# To do:
1 - Name every place that the article on Abdullah Badawi's diplomacy says he is visiting this week or toured last month.
2 - Reproduce the passage of the article on Abdullah Badawi's diplomacy that falls between "By Leslie Lau" and "Mahathir Mohamad's government.", inclusive.

Thursday August 19, 2004

Malaysia's foreign policy remains the same under the new PM but his soft approach is attracting positive attention

Abdullah's quiet diplomacy wins friends

By Leslie Lau

KUALA LUMPUR - After years of his predecessor's sound and fury drawing international attention as well as disdain for Malaysia, Prime Minister Abdullah Badawi's refreshingly quiet diplomacy is getting noticed and making some friends for the country.
The message from the two Malaysian leaders is essentially the same - after all, Datuk Seri Abdullah was the foreign minister in Tun Dr Mahathir Mohamad's government.
Malaysia under Datuk Seri Abdullah still opposes the US-led war on Iraq. It also wants an international force to go to Iraq to make peace there and in the Palestinian Authority and is urging the West to understand the root causes of terrorism.
The difference between the predecessor and the successor is that Datuk Seri Abdullah's softer approach is getting more positive attention.
'His is the Asian way, which is not to shout, not to be confrontational. It is far more effective than the previous approach,' said Mr Abdul Razak Baginda, executive director of the Malaysian Strategic Research Centre, an independent think-tank with close ties to the government.
According to Mr Abdul Razak, the soft approach is being reciprocated and is better than the forceful foreign policy which was ineffective.
'We used to point out the contradictions in US policy. We used to make snide remarks. So we lost the bridging role that we could have played,' he said.
This week, Datuk Seri Abdullah takes his softly softly message to Seoul, after his whirlwind tour last month of the United States, Britain and France.
His message to Seoul, a fierce US ally, will be the same as the one he took to the US and Britain: Malaysia, which is among the most Westernised and moderate Muslim countries, can and should be used as a bridge to the Islamic world.
'Things in the world must be calmer. Malaysia can help the US and its allies understand the Muslim world's feelings better,' a Foreign Ministry official told The Straits Times.

# Provided material:
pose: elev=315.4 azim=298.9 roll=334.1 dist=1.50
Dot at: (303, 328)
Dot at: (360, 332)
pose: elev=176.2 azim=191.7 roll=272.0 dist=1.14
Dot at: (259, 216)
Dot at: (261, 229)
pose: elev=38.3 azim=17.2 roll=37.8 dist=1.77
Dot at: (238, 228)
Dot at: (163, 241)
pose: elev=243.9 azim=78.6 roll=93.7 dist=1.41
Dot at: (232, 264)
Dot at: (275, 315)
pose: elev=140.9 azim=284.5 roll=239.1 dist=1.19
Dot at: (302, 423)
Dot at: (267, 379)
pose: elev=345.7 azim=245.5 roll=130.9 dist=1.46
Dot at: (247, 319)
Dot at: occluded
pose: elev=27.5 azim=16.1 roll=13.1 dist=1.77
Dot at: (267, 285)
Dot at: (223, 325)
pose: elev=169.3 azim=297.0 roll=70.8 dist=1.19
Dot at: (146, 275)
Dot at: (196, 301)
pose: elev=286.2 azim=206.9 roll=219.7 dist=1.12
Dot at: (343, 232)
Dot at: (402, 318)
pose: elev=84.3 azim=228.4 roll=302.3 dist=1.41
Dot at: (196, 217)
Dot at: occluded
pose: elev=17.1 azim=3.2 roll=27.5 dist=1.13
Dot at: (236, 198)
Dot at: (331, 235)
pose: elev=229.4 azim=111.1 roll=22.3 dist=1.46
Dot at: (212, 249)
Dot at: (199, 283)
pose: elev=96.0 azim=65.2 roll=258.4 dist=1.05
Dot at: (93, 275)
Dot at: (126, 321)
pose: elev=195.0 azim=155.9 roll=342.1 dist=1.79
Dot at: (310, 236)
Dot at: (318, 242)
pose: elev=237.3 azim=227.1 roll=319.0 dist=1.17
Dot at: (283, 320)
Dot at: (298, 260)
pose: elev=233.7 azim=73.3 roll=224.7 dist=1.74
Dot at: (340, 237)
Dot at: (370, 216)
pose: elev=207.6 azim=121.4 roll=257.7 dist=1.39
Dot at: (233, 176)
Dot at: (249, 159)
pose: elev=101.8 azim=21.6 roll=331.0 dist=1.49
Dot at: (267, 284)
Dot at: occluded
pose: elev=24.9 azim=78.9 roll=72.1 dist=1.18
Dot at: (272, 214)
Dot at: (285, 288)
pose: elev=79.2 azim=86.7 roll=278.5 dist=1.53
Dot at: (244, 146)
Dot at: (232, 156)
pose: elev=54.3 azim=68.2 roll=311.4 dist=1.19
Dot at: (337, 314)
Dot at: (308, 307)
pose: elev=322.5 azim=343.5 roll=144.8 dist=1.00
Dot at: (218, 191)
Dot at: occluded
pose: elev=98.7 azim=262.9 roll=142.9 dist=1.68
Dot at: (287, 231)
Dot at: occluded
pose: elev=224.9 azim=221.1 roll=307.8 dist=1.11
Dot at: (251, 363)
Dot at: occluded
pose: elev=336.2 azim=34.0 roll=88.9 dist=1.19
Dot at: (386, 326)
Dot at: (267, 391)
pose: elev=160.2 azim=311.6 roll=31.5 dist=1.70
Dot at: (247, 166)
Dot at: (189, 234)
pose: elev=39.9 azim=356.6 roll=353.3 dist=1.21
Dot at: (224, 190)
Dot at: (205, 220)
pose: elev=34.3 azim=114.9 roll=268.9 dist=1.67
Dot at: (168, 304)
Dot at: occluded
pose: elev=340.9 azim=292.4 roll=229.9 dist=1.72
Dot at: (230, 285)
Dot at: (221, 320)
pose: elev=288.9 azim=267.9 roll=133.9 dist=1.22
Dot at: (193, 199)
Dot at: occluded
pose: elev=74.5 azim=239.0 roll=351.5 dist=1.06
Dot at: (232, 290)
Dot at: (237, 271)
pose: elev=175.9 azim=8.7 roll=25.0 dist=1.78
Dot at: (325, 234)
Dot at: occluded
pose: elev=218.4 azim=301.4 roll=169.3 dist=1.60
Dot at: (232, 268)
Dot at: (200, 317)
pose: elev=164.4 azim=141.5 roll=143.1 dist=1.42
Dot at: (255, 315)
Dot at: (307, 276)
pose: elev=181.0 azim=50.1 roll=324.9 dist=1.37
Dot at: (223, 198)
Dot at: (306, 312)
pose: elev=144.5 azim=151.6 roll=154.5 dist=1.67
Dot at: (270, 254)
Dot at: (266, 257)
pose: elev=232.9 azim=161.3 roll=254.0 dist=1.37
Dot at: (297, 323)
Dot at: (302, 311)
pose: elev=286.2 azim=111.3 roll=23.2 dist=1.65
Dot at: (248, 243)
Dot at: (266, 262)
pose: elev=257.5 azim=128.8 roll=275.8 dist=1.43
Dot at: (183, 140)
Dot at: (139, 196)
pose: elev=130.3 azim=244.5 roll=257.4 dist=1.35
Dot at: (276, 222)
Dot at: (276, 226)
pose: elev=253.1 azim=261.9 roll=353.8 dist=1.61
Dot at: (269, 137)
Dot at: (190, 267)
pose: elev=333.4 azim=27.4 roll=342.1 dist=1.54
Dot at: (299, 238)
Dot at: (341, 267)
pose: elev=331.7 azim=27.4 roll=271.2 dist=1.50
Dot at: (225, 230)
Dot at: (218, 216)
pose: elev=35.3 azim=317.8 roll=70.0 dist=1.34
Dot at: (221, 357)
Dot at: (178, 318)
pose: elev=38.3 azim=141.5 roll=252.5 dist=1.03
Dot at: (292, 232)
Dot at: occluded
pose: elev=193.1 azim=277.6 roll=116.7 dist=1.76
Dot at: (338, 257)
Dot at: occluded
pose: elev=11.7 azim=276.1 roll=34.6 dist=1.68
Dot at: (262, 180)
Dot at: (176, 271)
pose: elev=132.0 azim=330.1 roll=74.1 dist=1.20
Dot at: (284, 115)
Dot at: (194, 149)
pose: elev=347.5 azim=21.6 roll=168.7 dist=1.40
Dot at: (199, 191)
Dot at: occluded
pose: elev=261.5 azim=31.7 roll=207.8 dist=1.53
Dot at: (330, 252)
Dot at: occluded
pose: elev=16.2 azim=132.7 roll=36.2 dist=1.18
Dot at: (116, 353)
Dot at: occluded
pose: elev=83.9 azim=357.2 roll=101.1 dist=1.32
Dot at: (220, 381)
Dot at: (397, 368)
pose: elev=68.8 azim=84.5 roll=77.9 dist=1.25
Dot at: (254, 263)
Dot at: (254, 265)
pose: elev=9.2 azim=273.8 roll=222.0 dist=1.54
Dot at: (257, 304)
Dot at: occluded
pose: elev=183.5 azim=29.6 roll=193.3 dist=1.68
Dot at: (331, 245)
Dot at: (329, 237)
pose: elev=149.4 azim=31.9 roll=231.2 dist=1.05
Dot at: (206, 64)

# Solutions to each task:
1 - Seoul, the United States, Britain and France.

2 -
By Leslie Lau

KUALA LUMPUR - After years of his predecessor's sound and fury drawing international attention as well as disdain for Malaysia, Prime Minister Abdullah Badawi's refreshingly quiet diplomacy is getting noticed and making some friends for the country.
The message from the two Malaysian leaders is essentially the same - after all, Datuk Seri Abdullah was the foreign minister in Tun Dr Mahathir Mohamad's government.